The required output is the exact run of lines below that opens at the line with "M538,573V616H526V658L486,659L487,574Z" and closes at the line with "M516,1670H544V1701L516,1702Z".
*** Information ***
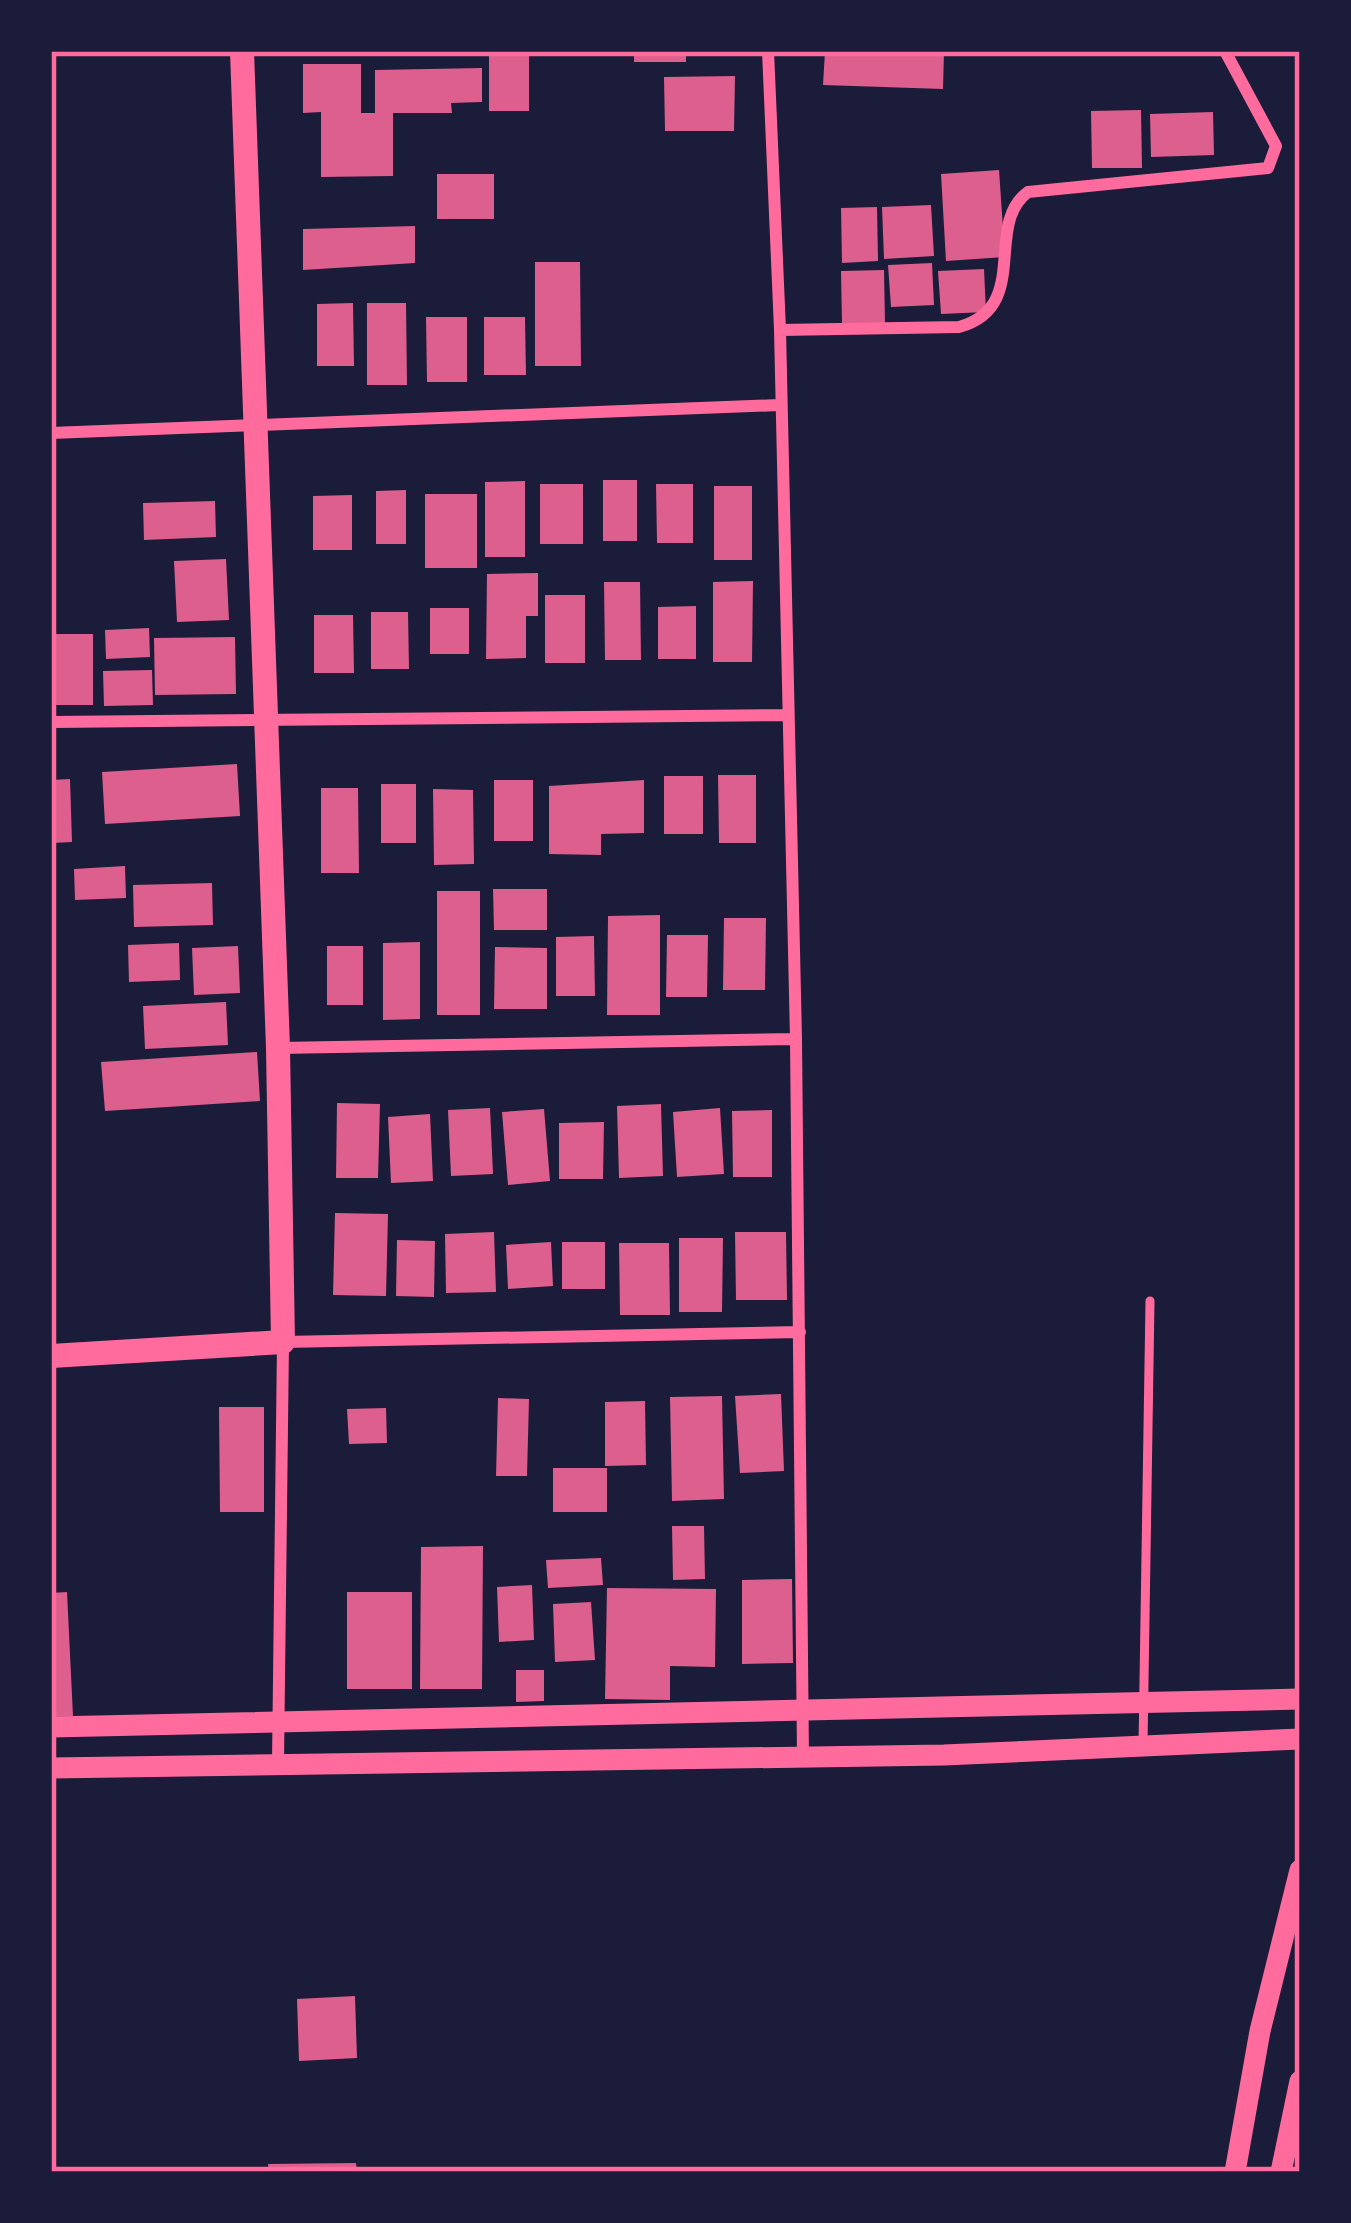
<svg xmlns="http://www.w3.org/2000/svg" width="1351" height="2223" viewBox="0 0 1351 2223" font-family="'Work Sans',sans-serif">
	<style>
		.building { fill: #dd5f8e }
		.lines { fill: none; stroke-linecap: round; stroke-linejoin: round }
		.service { stroke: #ff6b9d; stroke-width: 9 }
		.minor { stroke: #ff6b9d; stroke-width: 12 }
		.tertiary { stroke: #ff6b9d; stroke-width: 21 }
		.secondary { stroke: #ff6b9d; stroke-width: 24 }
		.neatline { fill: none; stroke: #ff6b9d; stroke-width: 4.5 }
	</style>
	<rect width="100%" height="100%" fill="#1b1b3a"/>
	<!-- building -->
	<path class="building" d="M308,51H406V55L308,56Z
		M634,51H686V62H634Z
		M825,51H944L943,89L823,85Z
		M489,55H529V111H489Z
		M303,64H361V113H375V70L482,68V102L451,103L452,113H393V176L321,177V112L303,113Z
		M735,76L734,131H665L664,77Z
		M1141,110L1142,168H1092L1091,111Z
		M1213,112L1214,155L1151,157L1150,114Z
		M999,170L1005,257L946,261L941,174Z
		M437,174H494V219H437Z
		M931,205L934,256L884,259L882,207Z
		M877,207L878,261L842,263L841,208Z
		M415,226V263L303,270V229Z
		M535,262H580L581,366H535Z
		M932,263L934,305L891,307L888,265Z
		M984,269L986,312L941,314L938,271Z
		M884,270L885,323L842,324L841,271Z
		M353,303L354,366H317V304Z
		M367,303H406L407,385H367Z
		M426,317H467V382H427Z
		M484,317H525L526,375H484Z
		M603,480H637V541H603Z
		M525,481V557H485V482Z
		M540,484H583V544H540Z
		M656,484H693V543H657Z
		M714,486H752V560H714Z
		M406,490V544H376V491Z
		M425,494H477V568H425Z
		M352,495V550H313V496Z
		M215,501L216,537L144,540L143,503Z
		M226,559L229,620L177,622L174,561Z
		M538,573V616H526V658L486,659L487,574Z
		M753,581L752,662H713V582Z
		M604,582H640L641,660H605Z
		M545,595H585V663H545Z
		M696,606V659H658V607Z
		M430,608H469V654H430Z
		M371,612H408L409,669H371Z
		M314,615H353L354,673H314Z
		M149,628L150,657L106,659L105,630Z
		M56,634H93V705H56Z
		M235,637L236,694L155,695L154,638Z
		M152,670L153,705L104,706L103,671Z
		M237,764L240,816L105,824L102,772Z
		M718,775H756V843H719Z
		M664,776H703V834H664Z
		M70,779L72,842L51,843V780Z
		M494,780H533V841H494Z
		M644,780V833L601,834V855L549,854V786Z
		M381,784H416V843H381Z
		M321,788H358L359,873H321Z
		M433,789L473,790L474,864L434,865Z
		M125,866L126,898L75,900L74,869Z
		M212,883L213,925L134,927L133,885Z
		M493,889H547V930H494Z
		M437,891H480V1015H437Z
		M660,915V1015H607L608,916Z
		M724,918H766L765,990H723Z
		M667,935H708L707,997H666Z
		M594,936L595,996H556V937Z
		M420,942V1019L383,1020V943Z
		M179,943L180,980L129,982L128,945Z
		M238,946L240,993L194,995L192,948Z
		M327,946H363V1005H327Z
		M495,947L547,948V1009H494Z
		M226,1002L228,1045L145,1049L143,1006Z
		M257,1052L260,1101L105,1111L101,1062Z
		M337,1103L380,1104L378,1178H336Z
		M661,1104L663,1176L619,1178L617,1106Z
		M490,1108L493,1174L451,1176L448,1110Z
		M720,1108L724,1174L677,1177L673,1112Z
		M544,1109L550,1181L508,1185L502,1112Z
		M772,1110V1177H733L732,1111Z
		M430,1114L433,1181L391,1183L388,1117Z
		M604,1122L603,1179H559V1123Z
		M335,1213L388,1214L386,1296L333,1295Z
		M494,1232L496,1292L446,1293L445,1234Z
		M735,1232H786L787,1300H736Z
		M679,1238H723L722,1312H679Z
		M397,1240L435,1241L434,1297L396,1296Z
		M551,1242L553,1286L508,1289L506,1245Z
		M562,1242H605V1289H562Z
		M619,1243H669L670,1315H620Z
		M781,1394L784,1471L740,1473L735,1396Z
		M722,1396L724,1499L672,1501L670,1397Z
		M498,1398L529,1399L527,1476H496Z
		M645,1401L646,1465L605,1466V1402Z
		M219,1407H264V1512H220Z
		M386,1408L387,1443L349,1444L347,1409Z
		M553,1468H607V1512H553Z
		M672,1526H704L705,1579L673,1580Z
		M483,1546L482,1689H420L421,1547Z
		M601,1558L603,1585L548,1588L546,1560Z
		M792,1579L793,1663L742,1664V1580Z
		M532,1585L534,1640L499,1642L497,1587Z
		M607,1588L716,1589L715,1667L670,1666V1700L605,1699Z
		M67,1592L73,1716L51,1717V1593Z
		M347,1592H412V1689H347Z
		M591,1602L595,1660L555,1662L553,1604Z
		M516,1670H544V1701L516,1702Z
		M355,1996L357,2058L299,2061L297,1999Z
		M356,2163L357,2172H269L268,2164Z"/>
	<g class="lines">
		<!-- service -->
		<path class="service" d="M1143,1746L1150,1301"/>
		<!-- minor -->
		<path class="minor" d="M768,51L780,330L796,1039L803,1758
			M780,330L959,327C1032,307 983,225 1028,192L1268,168L1276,146L1225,51
			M51,433L779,405
			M51,722L787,715
			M278,1048L796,1039
			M278,1763L283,1342L800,1332"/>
		<!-- tertiary -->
		<path class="tertiary" d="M51,1727L1300,1699
			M51,1768L944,1755L1300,1739
			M1235,2172L1260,2031L1300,1870
			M1281,2172L1300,2081"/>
		<!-- secondary -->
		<path class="secondary" d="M51,1356L283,1342L278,1048L242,51"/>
	</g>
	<!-- border -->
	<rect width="1351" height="2223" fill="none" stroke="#1b1b3a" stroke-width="108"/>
	<rect x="54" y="54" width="1243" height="2115" class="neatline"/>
</svg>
*** End of Information ***
> Solution for this problem
		M538,573V616H526V658L486,659L487,574Z
		M753,581L752,662H713V582Z
		M604,582H640L641,660H605Z
		M545,595H585V663H545Z
		M696,606V659H658V607Z
		M430,608H469V654H430Z
		M371,612H408L409,669H371Z
		M314,615H353L354,673H314Z
		M149,628L150,657L106,659L105,630Z
		M56,634H93V705H56Z
		M235,637L236,694L155,695L154,638Z
		M152,670L153,705L104,706L103,671Z
		M237,764L240,816L105,824L102,772Z
		M718,775H756V843H719Z
		M664,776H703V834H664Z
		M70,779L72,842L51,843V780Z
		M494,780H533V841H494Z
		M644,780V833L601,834V855L549,854V786Z
		M381,784H416V843H381Z
		M321,788H358L359,873H321Z
		M433,789L473,790L474,864L434,865Z
		M125,866L126,898L75,900L74,869Z
		M212,883L213,925L134,927L133,885Z
		M493,889H547V930H494Z
		M437,891H480V1015H437Z
		M660,915V1015H607L608,916Z
		M724,918H766L765,990H723Z
		M667,935H708L707,997H666Z
		M594,936L595,996H556V937Z
		M420,942V1019L383,1020V943Z
		M179,943L180,980L129,982L128,945Z
		M238,946L240,993L194,995L192,948Z
		M327,946H363V1005H327Z
		M495,947L547,948V1009H494Z
		M226,1002L228,1045L145,1049L143,1006Z
		M257,1052L260,1101L105,1111L101,1062Z
		M337,1103L380,1104L378,1178H336Z
		M661,1104L663,1176L619,1178L617,1106Z
		M490,1108L493,1174L451,1176L448,1110Z
		M720,1108L724,1174L677,1177L673,1112Z
		M544,1109L550,1181L508,1185L502,1112Z
		M772,1110V1177H733L732,1111Z
		M430,1114L433,1181L391,1183L388,1117Z
		M604,1122L603,1179H559V1123Z
		M335,1213L388,1214L386,1296L333,1295Z
		M494,1232L496,1292L446,1293L445,1234Z
		M735,1232H786L787,1300H736Z
		M679,1238H723L722,1312H679Z
		M397,1240L435,1241L434,1297L396,1296Z
		M551,1242L553,1286L508,1289L506,1245Z
		M562,1242H605V1289H562Z
		M619,1243H669L670,1315H620Z
		M781,1394L784,1471L740,1473L735,1396Z
		M722,1396L724,1499L672,1501L670,1397Z
		M498,1398L529,1399L527,1476H496Z
		M645,1401L646,1465L605,1466V1402Z
		M219,1407H264V1512H220Z
		M386,1408L387,1443L349,1444L347,1409Z
		M553,1468H607V1512H553Z
		M672,1526H704L705,1579L673,1580Z
		M483,1546L482,1689H420L421,1547Z
		M601,1558L603,1585L548,1588L546,1560Z
		M792,1579L793,1663L742,1664V1580Z
		M532,1585L534,1640L499,1642L497,1587Z
		M607,1588L716,1589L715,1667L670,1666V1700L605,1699Z
		M67,1592L73,1716L51,1717V1593Z
		M347,1592H412V1689H347Z
		M591,1602L595,1660L555,1662L553,1604Z
		M516,1670H544V1701L516,1702Z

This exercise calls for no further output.